» Problem
Look through the listing below, and wherever a line has the string "lines", pull it out.
────
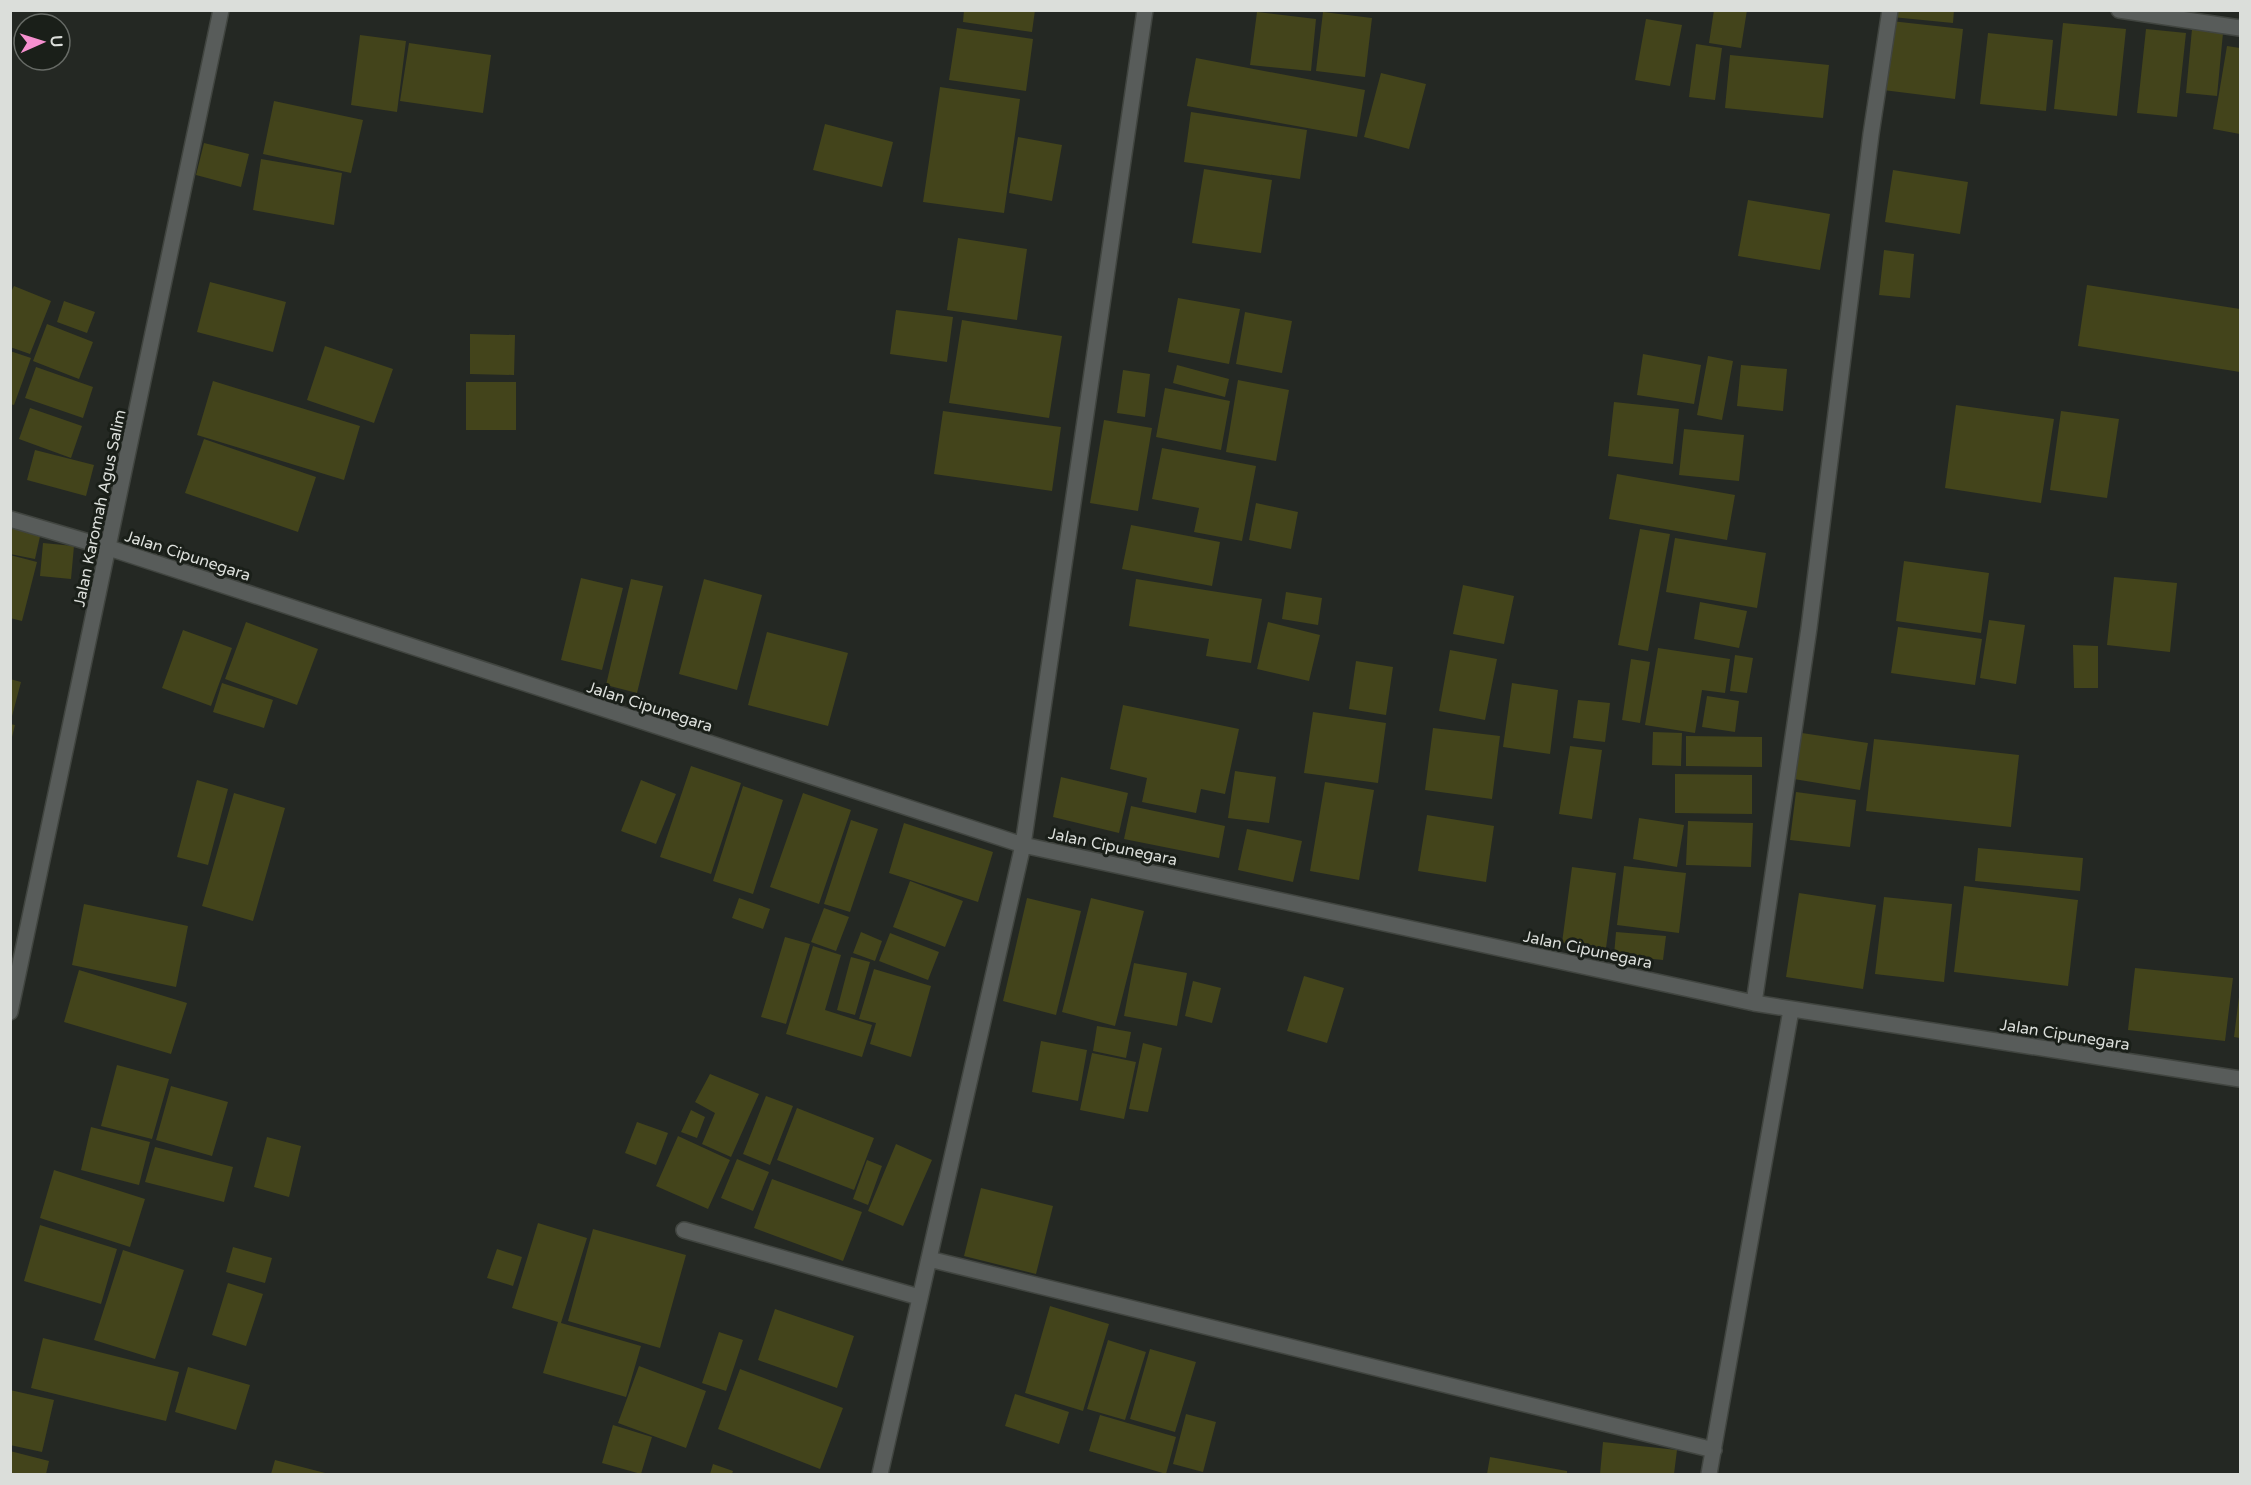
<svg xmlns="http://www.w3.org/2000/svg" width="2251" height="1485" font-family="'Varela Round',sans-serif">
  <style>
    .building { fill: #43441b }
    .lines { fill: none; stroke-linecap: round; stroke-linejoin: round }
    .minor-casing { stroke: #414540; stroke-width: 18 }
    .minor { stroke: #585c5a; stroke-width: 15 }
    .labels { text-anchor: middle; stroke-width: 6; stroke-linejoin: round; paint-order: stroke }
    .street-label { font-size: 16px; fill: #dbdeda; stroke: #1a1f19 }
  </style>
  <rect width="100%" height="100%" fill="#242823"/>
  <path class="building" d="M964,10H1035L1032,32L963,22Z
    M1714,10H1747L1741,48L1709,43Z
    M1893,10H1954L1953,23L1892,17Z
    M1257,12L1316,19L1311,71L1250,65Z
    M1323,12L1372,18L1365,77L1316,71Z
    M1646,19L1682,25L1670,86L1635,80Z
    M1891,21L1963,29L1955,99L1883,90Z
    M2063,23L2126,29L2117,116L2054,109Z
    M957,28L1033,39L1026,91L949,80Z
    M2146,29L2186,33L2177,117L2137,113Z
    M2192,29L2223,33L2217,96L2186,93Z
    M1988,33L2053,40L2046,111L1980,104Z
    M360,35L406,41L397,112L351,105Z
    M409,43L491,55L483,113L400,101Z
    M1696,44L1722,48L1715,100L1689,97Z
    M2227,46L2240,48V134L2213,129Z
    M1730,55L1829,65L1823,118L1725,108Z
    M1196,58L1365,90L1357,137L1187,106Z
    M1381,73L1426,84L1409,149L1364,137Z
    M940,87L1020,99L1004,213L923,202Z
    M274,101L363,120L351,173L263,154Z
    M1191,112L1307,130L1300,179L1184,162Z
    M825,124L893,142L882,187L813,170Z
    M1018,137L1062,145L1052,201L1009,193Z
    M204,143L249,154L241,187L196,175Z
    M261,159L342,173L334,225L253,210Z
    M1204,169L1272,180L1261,253L1192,243Z
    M1893,170L1968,182L1960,234L1885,222Z
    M1748,200L1830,214L1820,270L1738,256Z
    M958,238L1027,249L1017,320L947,310Z
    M1884,250L1914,254L1910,298L1879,295Z
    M210,282L286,302L273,352L197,332Z
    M2087,285L2240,309V372L2078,346Z
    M14,286L51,301L30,354L10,347V294Z
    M1178,298L1240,309L1229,364L1168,352Z
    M64,301L95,312L87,333L57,322Z
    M896,310L953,317L947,362L890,354Z
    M1245,312L1292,321L1282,373L1236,364Z
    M962,320L1062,336L1049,418L949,403Z
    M47,324L93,342L79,379L33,361Z
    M470,334L515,335L514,375L470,374Z
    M325,346L393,369L374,423L307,400Z
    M10,351L31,358L14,405L10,404Z
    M1643,354L1701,365L1694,404L1637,395Z
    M1708,356L1733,361L1722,420L1697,415Z
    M1177,365L1229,379L1225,397L1173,383Z
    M1741,365L1787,369L1783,411L1737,406Z
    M36,367L93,387L83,418L25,398Z
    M1123,370L1150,374L1145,417L1117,413Z
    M1238,380L1289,390L1276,461L1226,452Z
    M213,381L360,426L344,480L197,435Z
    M466,382H516V430H466Z
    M1165,388L1230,401L1221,450L1156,437Z
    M1614,402L1679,409L1673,464L1608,456Z
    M1956,405L2054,419L2041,503L1945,488Z
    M30,408L82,426L71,458L19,439Z
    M943,411L1061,427L1052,491L934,474Z
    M2061,411L2119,419L2107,498L2050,490Z
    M1104,420L1152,428L1138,511L1090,503Z
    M1684,429L1744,435L1739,481L1679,475Z
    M204,439L316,477L298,532L185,493Z
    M1162,448L1256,466L1242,541L1194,532L1199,508L1152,499Z
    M35,450L94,465L86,496L27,480Z
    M1617,474L1735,495L1727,540L1609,519Z
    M1256,503L1298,512L1291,549L1249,540Z
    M1131,525L1220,542L1212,586L1122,569Z
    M10,526L41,532L35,559L10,554Z
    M1640,529L1670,534L1648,651L1618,645Z
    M1675,538L1766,553L1757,608L1666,592Z
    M43,543L74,546L71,579L40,576Z
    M10,555L37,562L22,621L10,618Z
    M1904,561L1989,573L1981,633L1896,621Z
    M2114,577L2177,583L2170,652L2107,645Z
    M581,578L623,588L602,670L561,660Z
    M631,579L663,586L637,693L606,685Z
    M704,579L762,595L737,690L679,674Z
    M1136,579L1262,599L1251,663L1206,656L1209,639L1129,626Z
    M1463,585L1514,596L1504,644L1453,634Z
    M1286,592L1322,598L1318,625L1282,619Z
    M1700,602L1747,611L1739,648L1694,639Z
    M1989,620L2025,625L2016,684L1980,678Z
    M246,622L318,649L297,705L225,679Z
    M1268,622L1320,635L1309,681L1257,669Z
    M1898,627L1982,639L1975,685L1891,673Z
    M183,630L232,648L211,706L162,688Z
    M767,632L848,653L828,726L748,705Z
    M2073,645L2098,646V688H2074Z
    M1658,648L1730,659L1725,693L1702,690L1695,733L1645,725Z
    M1450,650L1497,659L1485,720L1439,711Z
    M1735,655L1753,658L1747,693L1730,691Z
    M1631,659L1650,662L1640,723L1622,720Z
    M1356,661L1393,667L1386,715L1349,709Z
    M10,679L21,682L11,720H10Z
    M222,683L273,700L264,728L213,712Z
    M1512,683L1558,690L1550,754L1503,747Z
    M1707,696L1739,701L1735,732L1702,727Z
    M1578,700L1610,703L1605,742L1573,738Z
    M1123,705L1239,729L1225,794L1201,789L1196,813L1142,802L1147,778L1110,769Z
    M1313,712L1386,723L1378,783L1304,773Z
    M10,724L15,725L11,741L10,740Z
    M1433,728L1500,736L1492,799L1425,790Z
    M1653,732L1682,733L1681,766L1652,765Z
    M1802,733L1868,743L1860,790L1794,779Z
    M1686,736L1762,737V767L1686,766Z
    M1874,739L2019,755L2011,827L1866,811Z
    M1570,746L1602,750L1592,819L1559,814Z
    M691,766L741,783L711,874L660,857Z
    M1235,771L1276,777L1269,823L1228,818Z
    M1675,774L1752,775V814L1675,813Z
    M1061,777L1128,793L1119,833L1053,817Z
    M197,780L228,789L208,865L177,857Z
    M641,780L676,794L656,844L621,831Z
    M1325,782L1374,790L1359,880L1310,871Z
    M743,786L783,800L753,894L713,881Z
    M1796,792L1856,800L1850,847L1790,840Z
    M234,793L285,808L253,921L202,906Z
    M803,793L851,810L819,904L770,887Z
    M1131,806L1225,826L1219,858L1124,839Z
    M1427,815L1494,826L1486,882L1418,871Z
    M1639,818L1684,825L1677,867L1633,859Z
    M851,820L878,829L850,912L824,904Z
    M1688,821L1753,823L1751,867L1686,865Z
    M904,823L993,852L978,902L889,873Z
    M1247,829L1302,841L1293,882L1238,870Z
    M1978,848L2083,858L2080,891L1975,881Z
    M1624,866L1686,873L1679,933L1617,925Z
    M1572,867L1616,873L1606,948L1562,943Z
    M910,881L963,901L945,947L893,927Z
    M1964,886L2078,900L2068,986L1954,972Z
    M1799,893L1876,905L1863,989L1786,977Z
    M1884,897L1952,904L1944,982L1875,974Z
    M739,898L770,909L763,929L732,918Z
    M1027,898L1081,911L1056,1015L1003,1001Z
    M1091,898L1144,911L1115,1026L1062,1012Z
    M84,904L188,926L176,987L72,965Z
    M824,908L849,917L836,951L811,942Z
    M861,932L882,941L875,961L853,953Z
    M1616,932L1666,936L1663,960L1614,955Z
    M890,933L939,952L928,980L879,961Z
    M785,937L810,944L786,1024L761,1017Z
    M813,946L841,955L825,1010L872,1025L862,1057L786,1034Z
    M851,957L870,962L855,1015L837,1010Z
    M1134,963L1187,973L1177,1026L1124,1016Z
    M2135,968L2233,978L2225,1041L2128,1030Z
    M874,969L931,986L911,1057L870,1044L876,1023L859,1019Z
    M79,970L187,1003L171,1054L64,1022Z
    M1304,976L1344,988L1327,1043L1287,1031Z
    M1193,981L1221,988L1212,1023L1185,1016Z
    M2239,997H2240V1038L2234,1037Z
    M1097,1026L1131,1032L1126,1058L1093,1051Z
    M1041,1041L1087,1050L1078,1101L1032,1092Z
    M1143,1043L1162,1048L1148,1112L1129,1109Z
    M1092,1053L1136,1062L1124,1119L1080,1110Z
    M117,1065L169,1079L152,1139L101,1126Z
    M710,1074L759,1094L731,1157L702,1144L715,1113L695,1102Z
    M171,1086L228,1102L212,1156L156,1140Z
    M766,1096L793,1106L770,1165L743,1154Z
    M797,1108L874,1138L854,1190L777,1160Z
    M691,1110L705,1117L697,1138L681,1132Z
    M637,1122L668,1133L656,1165L625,1153Z
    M91,1127L150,1142L139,1185L81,1170Z
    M678,1136L730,1160L708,1209L656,1186Z
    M267,1137L301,1146L289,1197L254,1187Z
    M896,1144L932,1160L903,1226L868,1211Z
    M155,1147L233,1167L224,1202L145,1182Z
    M737,1159L769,1172L753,1211L721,1198Z
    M867,1160L882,1166L868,1205L853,1199Z
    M54,1170L145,1199L130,1247L40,1218Z
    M772,1179L862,1212L843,1261L754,1228Z
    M981,1188L1053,1206L1036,1274L964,1256Z
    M538,1223L587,1238L561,1323L641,1346L626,1397L543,1373L558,1322L512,1308Z
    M40,1225L117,1249L101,1304L24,1281Z
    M593,1229L686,1255L660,1348L568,1321Z
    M233,1247L272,1258L265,1283L226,1272Z
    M497,1249L522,1257L513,1286L487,1278Z
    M123,1250L184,1270L155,1359L94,1340Z
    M228,1283L263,1294L246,1346L212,1335Z
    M1050,1306L1109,1324L1083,1411L1025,1393Z
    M775,1309L854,1336L837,1388L758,1360Z
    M719,1332L743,1340L726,1391L702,1383Z
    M43,1338L179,1372L166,1421L31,1388Z
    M1108,1340L1146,1352L1125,1420L1087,1409Z
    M1150,1349L1196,1362L1175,1432L1130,1419Z
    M639,1366L706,1391L686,1448L618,1423Z
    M188,1367L250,1385L236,1430L175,1412Z
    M740,1369L843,1408L820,1469L718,1429Z
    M10,1390L54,1400L42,1452L10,1445Z
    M1015,1394L1069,1412L1059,1444L1005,1426Z
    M1186,1414L1216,1422L1203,1472L1173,1464Z
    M1100,1415L1176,1437L1166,1474L1089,1451Z
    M613,1425L652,1437L641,1474L602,1463Z
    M1603,1442L1677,1450L1674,1474H1600Z
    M10,1451L49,1461L46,1474H10Z
    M1490,1457L1567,1471V1474H1487Z
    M275,1460L329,1474H271Z
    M713,1464L733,1471L732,1474H710Z"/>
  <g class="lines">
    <g class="minor-casing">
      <path id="minor" d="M2119,10L2240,28
        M10,519L109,548L1023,845L1754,1003L2240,1079
        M1754,1003L1809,628L1871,134L1890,10
        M10,1012L221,10
        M684,1230L919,1297
        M929,1259L1714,1450
        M880,1474L1023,845L1145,10
        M1709,1474L1791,1010"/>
    </g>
    <use href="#minor" class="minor"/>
  </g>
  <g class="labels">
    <g class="street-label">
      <text transform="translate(99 508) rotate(-78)" y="6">Jalan Karomah Agus Salim</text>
      <text transform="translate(188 555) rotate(18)" y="6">Jalan Cipunegara</text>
      <text transform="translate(650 706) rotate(18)" y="6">Jalan Cipunegara</text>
      <text transform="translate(1113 846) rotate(12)" y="6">Jalan Cipunegara</text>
      <text transform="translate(1588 949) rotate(12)" y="6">Jalan Cipunegara</text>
      <text transform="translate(2065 1034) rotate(9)" y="6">Jalan Cipunegara</text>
    </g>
  </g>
  <rect width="2251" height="1485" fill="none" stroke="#dbdeda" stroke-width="24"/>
  <g transform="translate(42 42) rotate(87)"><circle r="28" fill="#1a1f19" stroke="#676b66" stroke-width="1.5"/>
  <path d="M0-4.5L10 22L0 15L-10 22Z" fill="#f690cf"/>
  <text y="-9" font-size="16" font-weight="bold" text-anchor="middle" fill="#dbdeda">U</text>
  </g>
</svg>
────
» Written reply
    .lines { fill: none; stroke-linecap: round; stroke-linejoin: round }
  <g class="lines">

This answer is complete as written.